The European Medical Device industry recognizes that the system needs an overhaul due to increased expectations and technological advances, and acknowledges that change is necessary to improve Europe’s Medical Device regulatory framework. In particular, the European Medical Device industry unanimously agrees that incidents like the fraudulent PIP breast implant case should never happen again.
In the global context, let us not forget that Europe has been known for providing its citizens with timely access to safe technology thanks to the effective decentralised approval system. The European system (see also Appendix 1) forms a significant basis for other national regulatory frameworks around the globe (e.g. Japan, Australia, Canada) because of its efficiency in providing lifesaving and life-enhancing technologies to patients and doctors while guaranteeing a high level of safety.
Various recent reports from respected academics and researchers have shown that lifesaving and life-enhancing medical technologies are made available to European patients on average of three to five years earlier than those in the United States - and this without compromising safety.
We are convinced that Europe can remain in this leading situation with the support of an improved decentralised, device-specific regulatory framework that assures safety, encourages cost-effective innovation and ensures that an incident such as the PIP case will not happen again.
We strongly believe that it is in Europe’s best interest to have a clear, predictable and effective regulatory system that:
We welcome the majority of the recommended measures in the Commission’s proposal for the revision of the EU Medical Devices Directives (MDD), and acknowledge their importance in achieving the above mentioned objectives.

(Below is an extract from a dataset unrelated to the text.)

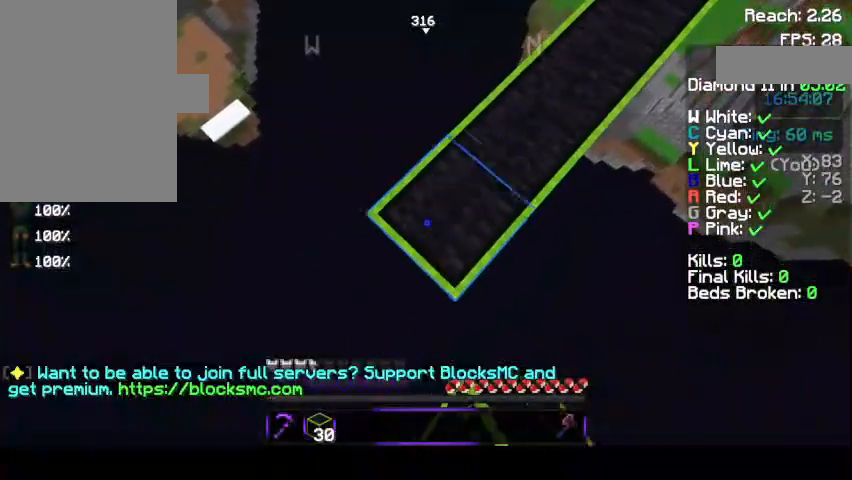
{"keys": ["a", "s"], "mouse": [], "events": [[167, "mouse_right", "down"], [300, "mouse_right", "up"]]}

The Commission’s proposal represents a step in the right direction and the majority of the recommended measures are welcomed by industry as they: (1) improve patient safety, (2) do not unnecessary delay patient access to medical devices that save or improve lives and (3) do not hamper innovation.
However, further improvements to the Commission’s proposal are necessary and should be brought to seven key focal areas to improve the delivery of safe, innovative medical technology that Europe’s patients need:
The Medical Devices Directives are broad in scope and cover several important areas. Eucomed believes the following areas also need considerable attention because, although the topics may seem very technical, if not thought through correctly their impact can be very detrimental to Europe’s patients and on-going innovation:
|1.) Scope||6.) Governance|
|2.) Economic operators||7.) Funding|
|3.) Reprocessing||8.) Transition periods|
|4.) Standards, guidelines & specifications||9.) Hazardous substances|
|5.) Early scientific advice||10.) Delegated and implementing acts|
Eucomed’s detailed position per issue is available in a series of fact sheets available on our website eucomed.org.

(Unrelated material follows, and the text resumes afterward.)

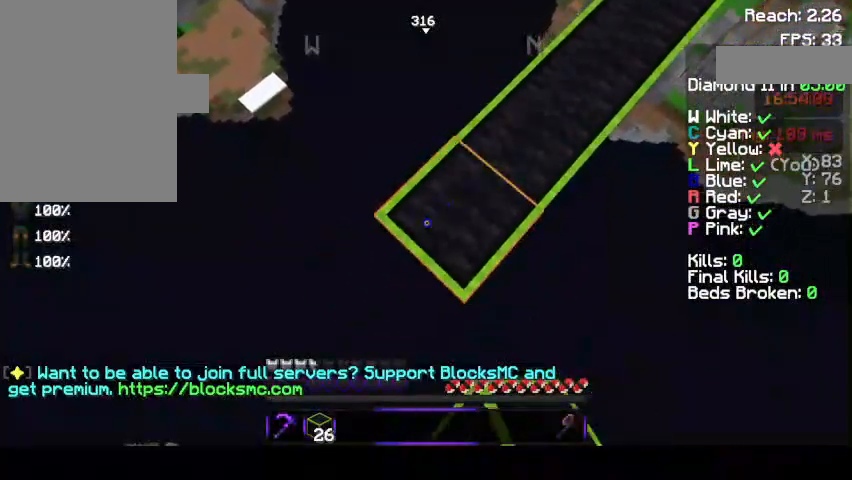
{"keys": ["a", "s"], "mouse": ["right"], "events": [[167, "mouse_right", "down"], [333, "mouse_right", "up"], [467, "mouse_right", "down"]]}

Eucomed recognises the need to modernise and strengthen the current medical devices legislation in Europe, in particular, by strengthening the decentralised Notified Body system and increasing EU Member State co-ordination. The overarching objective should be to achieve a clear, predictable and effective legislative framework that is consistently implemented across the EU and increases patient safety, maintains timely access to the latest medical technologies and keeps Europe’s “medtech research and innovation engine” running.
This legislative framework should inspire trust in its stakeholders by addressing current systemic weaknesses and building on the strengths of what has proven to be the world’s best system for patients and medical progress. Europe has emerged as a leader in medical technology and we are convinced that we can remain in this privileged situation with the support of a decentralised, device-specific regulation that works for patients and innovation – a regulation that works for Europe.
In September 2012 former surgeon and Eucomed Chairman Dr. Guy Lebeau M.D. stated what remains paramount in the current process of revising the regulatory framework for devices:
“I know from first-hand experience that European patients and European medical research and innovation are benefitting heavily from our current system that is the world’s fastest in providing patients with lifesaving technologies while guaranteeing the highest level of safety.
As a surgeon first and as a business executive second, I fully agree that changes need to be made to the current regulatory framework but let’s make sure we keep the best system for patients and medical progress in Europe”.